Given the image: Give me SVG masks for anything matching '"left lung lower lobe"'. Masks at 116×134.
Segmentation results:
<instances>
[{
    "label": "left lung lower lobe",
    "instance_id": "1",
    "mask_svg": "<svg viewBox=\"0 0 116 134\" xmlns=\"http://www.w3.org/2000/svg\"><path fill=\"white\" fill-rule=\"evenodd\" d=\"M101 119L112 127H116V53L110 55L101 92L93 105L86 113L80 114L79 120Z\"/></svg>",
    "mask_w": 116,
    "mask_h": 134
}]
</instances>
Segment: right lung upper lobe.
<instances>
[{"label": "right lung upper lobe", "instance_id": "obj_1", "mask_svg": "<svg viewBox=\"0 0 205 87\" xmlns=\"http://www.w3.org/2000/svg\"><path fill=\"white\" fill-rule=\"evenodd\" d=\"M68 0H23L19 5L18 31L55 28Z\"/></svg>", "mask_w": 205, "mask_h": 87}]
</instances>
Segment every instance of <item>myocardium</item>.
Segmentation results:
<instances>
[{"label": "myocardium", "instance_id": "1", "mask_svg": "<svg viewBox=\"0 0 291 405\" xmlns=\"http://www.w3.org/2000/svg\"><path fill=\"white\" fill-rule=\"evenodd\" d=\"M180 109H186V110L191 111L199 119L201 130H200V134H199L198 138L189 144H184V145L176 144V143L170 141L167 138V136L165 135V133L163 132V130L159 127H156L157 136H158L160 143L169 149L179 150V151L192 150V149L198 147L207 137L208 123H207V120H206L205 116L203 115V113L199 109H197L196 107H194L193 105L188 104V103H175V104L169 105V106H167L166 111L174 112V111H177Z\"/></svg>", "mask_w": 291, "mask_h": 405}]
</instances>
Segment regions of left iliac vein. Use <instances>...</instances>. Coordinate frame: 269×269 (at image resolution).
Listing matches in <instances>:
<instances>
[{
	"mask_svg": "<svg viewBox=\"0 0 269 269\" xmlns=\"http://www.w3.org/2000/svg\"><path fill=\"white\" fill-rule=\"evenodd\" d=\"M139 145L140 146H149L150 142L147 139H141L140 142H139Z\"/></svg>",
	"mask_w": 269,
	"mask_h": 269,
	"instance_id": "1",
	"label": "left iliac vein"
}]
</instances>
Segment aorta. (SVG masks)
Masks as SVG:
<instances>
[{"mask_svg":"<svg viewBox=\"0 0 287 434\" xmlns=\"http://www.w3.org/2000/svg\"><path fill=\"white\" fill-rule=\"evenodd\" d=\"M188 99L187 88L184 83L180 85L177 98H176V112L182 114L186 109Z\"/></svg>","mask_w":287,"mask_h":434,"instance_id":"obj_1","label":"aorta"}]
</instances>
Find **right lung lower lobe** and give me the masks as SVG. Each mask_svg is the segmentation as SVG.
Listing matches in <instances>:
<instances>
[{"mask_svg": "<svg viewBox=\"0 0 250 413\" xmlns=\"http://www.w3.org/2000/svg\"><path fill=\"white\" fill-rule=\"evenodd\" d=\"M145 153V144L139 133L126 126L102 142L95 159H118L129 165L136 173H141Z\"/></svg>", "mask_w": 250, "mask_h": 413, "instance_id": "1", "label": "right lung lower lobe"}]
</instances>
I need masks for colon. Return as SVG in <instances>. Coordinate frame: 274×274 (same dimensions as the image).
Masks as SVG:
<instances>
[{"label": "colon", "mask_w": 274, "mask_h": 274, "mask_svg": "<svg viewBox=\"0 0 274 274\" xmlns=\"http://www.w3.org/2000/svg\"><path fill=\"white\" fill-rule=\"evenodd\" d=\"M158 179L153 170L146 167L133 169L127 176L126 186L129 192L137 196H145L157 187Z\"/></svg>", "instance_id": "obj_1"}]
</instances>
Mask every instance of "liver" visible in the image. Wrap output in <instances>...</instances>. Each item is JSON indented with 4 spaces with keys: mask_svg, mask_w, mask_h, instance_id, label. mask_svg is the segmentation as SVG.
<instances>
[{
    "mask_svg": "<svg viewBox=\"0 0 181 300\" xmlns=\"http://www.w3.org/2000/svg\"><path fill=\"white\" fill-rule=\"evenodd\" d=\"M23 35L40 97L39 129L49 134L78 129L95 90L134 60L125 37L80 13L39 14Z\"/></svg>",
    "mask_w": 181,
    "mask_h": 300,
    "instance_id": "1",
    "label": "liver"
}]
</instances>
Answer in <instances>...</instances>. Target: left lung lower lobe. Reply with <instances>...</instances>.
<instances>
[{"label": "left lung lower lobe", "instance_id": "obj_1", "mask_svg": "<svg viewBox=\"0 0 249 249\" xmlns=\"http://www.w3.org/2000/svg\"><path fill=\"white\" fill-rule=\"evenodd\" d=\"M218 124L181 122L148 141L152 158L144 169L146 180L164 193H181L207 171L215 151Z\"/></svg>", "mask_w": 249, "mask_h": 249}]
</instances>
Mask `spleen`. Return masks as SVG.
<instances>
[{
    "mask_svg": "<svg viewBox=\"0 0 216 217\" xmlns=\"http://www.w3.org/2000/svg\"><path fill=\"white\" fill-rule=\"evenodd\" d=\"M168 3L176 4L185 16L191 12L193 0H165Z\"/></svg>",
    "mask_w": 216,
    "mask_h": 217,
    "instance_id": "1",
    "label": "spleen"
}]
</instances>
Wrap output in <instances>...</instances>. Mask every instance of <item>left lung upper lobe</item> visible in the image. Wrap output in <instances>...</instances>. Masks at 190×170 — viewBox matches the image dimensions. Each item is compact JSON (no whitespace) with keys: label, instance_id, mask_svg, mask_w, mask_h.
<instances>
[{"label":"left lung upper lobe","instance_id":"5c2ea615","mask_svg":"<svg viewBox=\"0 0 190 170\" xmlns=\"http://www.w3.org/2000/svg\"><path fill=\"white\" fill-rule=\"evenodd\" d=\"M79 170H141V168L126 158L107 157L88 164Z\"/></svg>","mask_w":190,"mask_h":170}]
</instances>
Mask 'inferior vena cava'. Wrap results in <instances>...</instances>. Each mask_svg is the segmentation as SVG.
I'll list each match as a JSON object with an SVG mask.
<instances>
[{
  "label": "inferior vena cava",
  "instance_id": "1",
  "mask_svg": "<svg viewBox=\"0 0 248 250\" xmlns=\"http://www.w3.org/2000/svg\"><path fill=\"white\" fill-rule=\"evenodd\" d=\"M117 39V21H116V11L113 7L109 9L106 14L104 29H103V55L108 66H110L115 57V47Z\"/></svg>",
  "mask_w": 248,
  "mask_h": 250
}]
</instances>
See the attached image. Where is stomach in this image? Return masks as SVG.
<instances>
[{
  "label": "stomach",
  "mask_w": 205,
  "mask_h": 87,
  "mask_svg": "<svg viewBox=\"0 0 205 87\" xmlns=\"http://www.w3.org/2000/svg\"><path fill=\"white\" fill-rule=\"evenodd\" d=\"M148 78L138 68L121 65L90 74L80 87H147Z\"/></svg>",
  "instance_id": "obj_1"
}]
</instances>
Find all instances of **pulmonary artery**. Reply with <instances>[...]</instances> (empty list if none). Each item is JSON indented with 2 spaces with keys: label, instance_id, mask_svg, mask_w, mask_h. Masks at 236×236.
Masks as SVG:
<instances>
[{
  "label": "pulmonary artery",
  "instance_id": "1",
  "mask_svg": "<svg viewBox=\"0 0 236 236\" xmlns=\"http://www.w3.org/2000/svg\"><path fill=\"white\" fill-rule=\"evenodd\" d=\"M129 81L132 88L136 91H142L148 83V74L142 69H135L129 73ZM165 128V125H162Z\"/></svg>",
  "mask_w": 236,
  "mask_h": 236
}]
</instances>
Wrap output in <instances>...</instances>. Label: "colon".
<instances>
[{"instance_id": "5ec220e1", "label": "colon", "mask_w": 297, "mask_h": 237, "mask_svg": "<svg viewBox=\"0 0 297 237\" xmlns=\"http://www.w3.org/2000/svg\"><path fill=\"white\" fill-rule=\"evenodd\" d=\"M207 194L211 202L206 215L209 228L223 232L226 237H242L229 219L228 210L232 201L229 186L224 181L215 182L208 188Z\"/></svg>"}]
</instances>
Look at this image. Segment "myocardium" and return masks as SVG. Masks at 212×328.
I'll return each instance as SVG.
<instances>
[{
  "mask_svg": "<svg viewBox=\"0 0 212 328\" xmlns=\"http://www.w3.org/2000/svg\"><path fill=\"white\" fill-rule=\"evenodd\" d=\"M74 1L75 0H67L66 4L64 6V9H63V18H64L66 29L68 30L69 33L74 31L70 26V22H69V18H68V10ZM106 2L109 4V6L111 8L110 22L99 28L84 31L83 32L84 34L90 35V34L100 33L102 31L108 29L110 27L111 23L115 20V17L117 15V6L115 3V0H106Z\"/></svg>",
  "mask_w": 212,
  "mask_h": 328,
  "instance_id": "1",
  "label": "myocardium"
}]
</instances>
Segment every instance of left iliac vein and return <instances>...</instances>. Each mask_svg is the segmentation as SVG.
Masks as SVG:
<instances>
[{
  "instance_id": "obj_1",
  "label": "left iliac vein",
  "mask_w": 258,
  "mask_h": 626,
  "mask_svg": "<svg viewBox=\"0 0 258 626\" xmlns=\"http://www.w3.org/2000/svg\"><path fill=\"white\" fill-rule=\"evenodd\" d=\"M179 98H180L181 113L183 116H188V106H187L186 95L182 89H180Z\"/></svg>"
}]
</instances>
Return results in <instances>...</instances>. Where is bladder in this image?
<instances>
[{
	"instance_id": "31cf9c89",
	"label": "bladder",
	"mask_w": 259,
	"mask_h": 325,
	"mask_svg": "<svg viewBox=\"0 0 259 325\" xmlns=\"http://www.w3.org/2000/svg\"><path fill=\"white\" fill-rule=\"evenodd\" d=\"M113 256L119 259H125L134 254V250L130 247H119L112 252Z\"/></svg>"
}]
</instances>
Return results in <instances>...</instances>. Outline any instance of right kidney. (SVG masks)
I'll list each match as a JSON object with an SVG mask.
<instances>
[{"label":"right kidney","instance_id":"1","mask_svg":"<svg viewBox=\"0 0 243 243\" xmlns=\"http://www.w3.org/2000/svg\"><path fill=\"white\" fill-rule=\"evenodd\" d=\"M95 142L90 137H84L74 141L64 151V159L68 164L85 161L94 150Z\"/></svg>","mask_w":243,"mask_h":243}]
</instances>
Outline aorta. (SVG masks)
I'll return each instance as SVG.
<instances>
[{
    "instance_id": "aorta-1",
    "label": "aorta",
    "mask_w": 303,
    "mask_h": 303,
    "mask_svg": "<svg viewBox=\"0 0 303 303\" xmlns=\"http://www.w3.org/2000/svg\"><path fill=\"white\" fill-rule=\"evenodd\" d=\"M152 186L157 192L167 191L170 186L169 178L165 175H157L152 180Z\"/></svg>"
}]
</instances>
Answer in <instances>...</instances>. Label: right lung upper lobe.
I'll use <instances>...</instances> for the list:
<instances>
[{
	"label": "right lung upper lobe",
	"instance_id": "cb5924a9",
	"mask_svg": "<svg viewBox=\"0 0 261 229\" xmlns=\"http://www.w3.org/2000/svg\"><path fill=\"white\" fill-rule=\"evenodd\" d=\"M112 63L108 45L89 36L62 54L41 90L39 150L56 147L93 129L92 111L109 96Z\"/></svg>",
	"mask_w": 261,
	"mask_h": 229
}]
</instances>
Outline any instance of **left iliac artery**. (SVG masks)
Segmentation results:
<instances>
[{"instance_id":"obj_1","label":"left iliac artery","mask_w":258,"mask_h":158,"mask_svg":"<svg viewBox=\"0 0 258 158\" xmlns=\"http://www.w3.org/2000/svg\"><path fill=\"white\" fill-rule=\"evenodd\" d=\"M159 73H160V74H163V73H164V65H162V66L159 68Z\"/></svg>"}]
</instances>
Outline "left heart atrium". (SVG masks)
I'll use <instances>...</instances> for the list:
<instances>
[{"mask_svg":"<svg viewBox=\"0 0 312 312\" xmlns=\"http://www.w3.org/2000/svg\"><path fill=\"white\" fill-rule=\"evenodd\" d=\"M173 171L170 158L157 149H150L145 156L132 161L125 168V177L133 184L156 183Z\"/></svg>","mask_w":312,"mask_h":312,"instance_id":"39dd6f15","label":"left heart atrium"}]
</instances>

● REQUIRED WORK: Show every line of the material above that contains the word "vena", matching case exactly.

● EXERCISE OUTPUT:
Mask 'inferior vena cava'. Wrap results in <instances>...</instances>. Each mask_svg is the segmentation as SVG.
  "label": "inferior vena cava",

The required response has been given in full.